[Rendered images with source text]
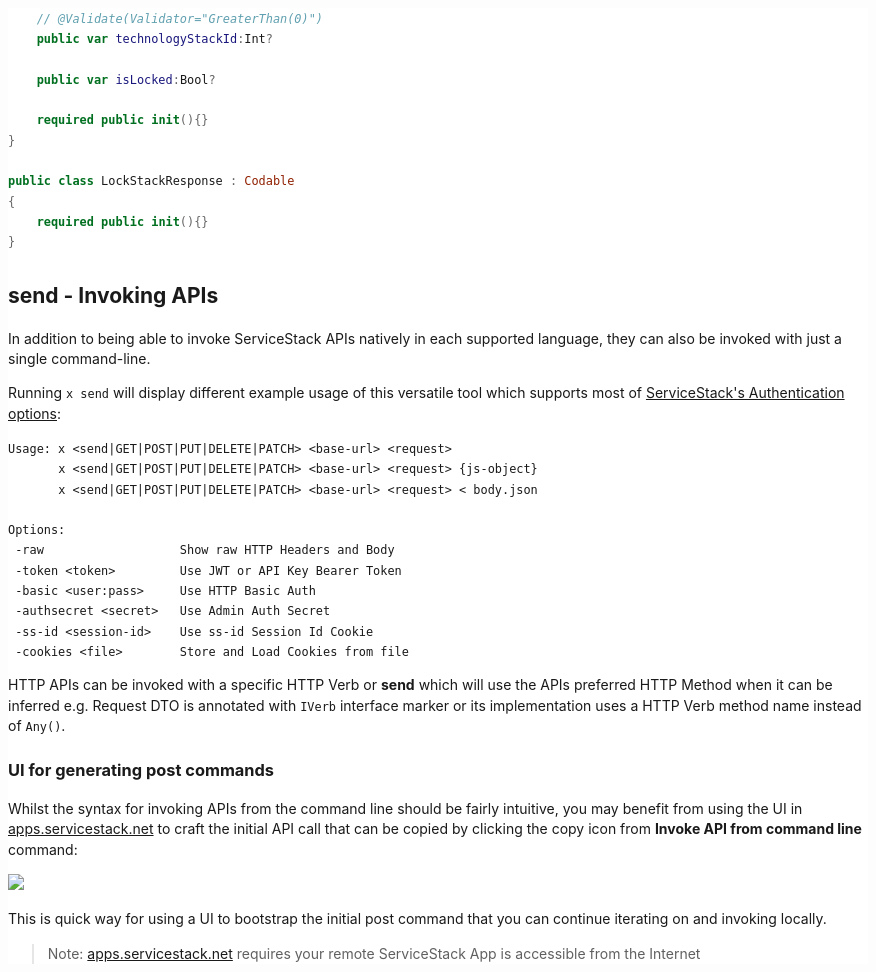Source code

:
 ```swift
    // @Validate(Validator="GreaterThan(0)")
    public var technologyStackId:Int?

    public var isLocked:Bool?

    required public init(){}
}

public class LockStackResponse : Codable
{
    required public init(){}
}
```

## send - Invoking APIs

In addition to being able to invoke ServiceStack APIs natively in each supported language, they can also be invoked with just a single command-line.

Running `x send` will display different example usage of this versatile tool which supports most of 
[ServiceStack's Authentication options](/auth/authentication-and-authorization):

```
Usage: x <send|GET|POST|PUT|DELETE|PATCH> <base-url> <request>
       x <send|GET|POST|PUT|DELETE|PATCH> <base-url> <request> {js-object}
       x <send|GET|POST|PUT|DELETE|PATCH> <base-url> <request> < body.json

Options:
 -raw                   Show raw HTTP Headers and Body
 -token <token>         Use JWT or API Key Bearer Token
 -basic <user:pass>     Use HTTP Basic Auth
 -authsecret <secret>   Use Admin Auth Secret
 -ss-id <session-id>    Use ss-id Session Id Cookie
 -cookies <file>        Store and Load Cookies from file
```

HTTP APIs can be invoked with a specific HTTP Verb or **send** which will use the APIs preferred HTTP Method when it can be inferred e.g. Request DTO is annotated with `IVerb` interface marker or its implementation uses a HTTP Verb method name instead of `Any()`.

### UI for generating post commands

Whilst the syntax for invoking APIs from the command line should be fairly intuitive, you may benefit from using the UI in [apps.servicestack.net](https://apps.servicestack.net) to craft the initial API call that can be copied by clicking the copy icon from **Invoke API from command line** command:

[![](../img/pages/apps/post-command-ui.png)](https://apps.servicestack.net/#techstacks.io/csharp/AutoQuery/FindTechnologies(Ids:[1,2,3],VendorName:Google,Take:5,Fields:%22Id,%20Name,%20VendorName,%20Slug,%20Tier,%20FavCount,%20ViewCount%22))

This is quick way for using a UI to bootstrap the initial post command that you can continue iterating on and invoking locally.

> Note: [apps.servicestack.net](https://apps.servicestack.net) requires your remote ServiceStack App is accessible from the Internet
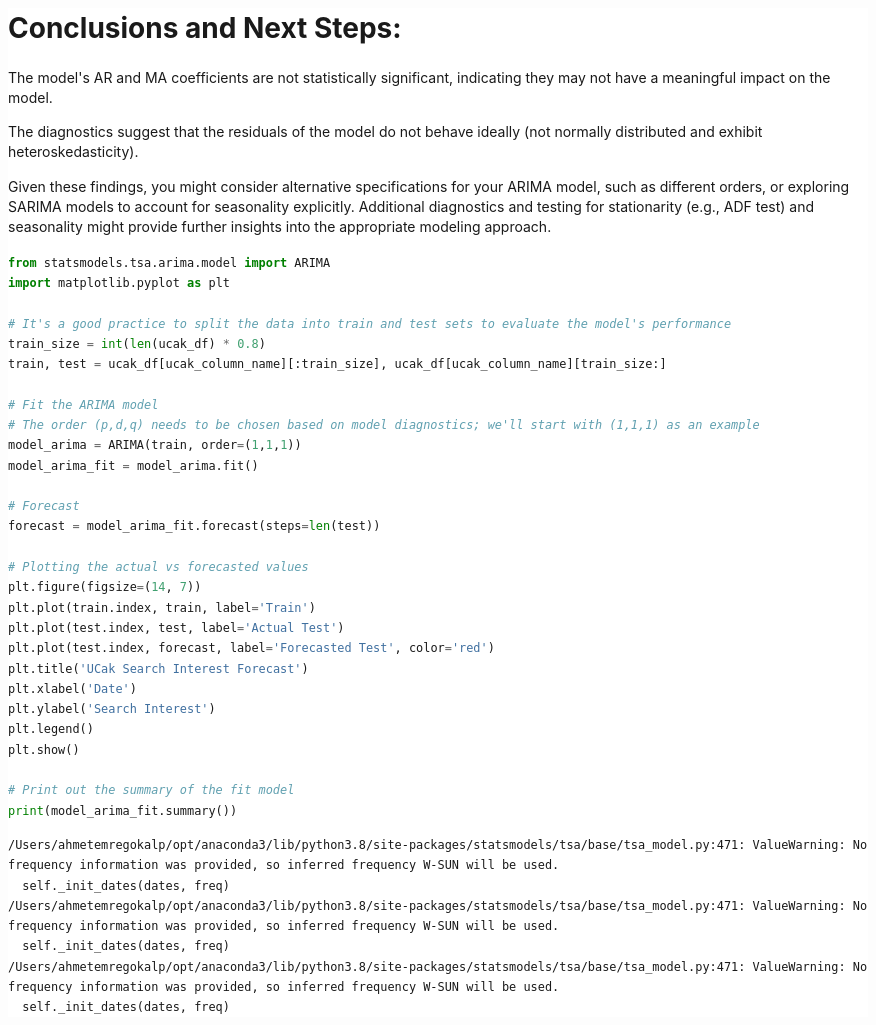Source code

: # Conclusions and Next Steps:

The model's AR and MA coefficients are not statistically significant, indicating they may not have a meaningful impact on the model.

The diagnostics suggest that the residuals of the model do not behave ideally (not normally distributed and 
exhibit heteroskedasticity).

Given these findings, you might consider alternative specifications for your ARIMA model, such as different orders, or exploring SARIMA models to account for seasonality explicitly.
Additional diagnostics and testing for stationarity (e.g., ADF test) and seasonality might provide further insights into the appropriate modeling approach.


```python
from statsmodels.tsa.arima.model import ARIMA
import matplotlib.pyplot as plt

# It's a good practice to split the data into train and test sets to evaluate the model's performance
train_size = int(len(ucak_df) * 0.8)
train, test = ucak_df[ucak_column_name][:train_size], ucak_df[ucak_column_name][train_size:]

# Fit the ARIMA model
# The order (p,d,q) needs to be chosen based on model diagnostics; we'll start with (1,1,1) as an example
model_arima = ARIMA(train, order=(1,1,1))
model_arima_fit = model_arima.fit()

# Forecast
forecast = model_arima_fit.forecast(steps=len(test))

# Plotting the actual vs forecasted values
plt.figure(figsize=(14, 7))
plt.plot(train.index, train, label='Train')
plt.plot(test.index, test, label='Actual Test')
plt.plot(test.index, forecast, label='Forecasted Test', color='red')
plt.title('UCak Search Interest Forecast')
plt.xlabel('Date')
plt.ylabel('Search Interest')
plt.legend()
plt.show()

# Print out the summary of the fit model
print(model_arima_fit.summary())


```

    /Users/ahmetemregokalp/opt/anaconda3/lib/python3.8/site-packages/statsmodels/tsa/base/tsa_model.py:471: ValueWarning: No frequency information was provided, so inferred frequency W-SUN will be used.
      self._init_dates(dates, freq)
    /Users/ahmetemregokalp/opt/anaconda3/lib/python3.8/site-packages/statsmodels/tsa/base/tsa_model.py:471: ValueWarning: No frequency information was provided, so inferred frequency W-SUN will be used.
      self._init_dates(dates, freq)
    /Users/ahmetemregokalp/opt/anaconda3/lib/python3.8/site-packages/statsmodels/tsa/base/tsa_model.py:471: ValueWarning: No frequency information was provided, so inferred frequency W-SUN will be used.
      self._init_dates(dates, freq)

> REQUIREMENT: The answer must consist of every line above that holds the string "different", copied exactly.

> WRITTEN RESPONSE:
Running `x send` will display different example usage of this versatile tool which supports most of 
Given these findings, you might consider alternative specifications for your ARIMA model, such as different orders, or exploring SARIMA models to account for seasonality explicitly.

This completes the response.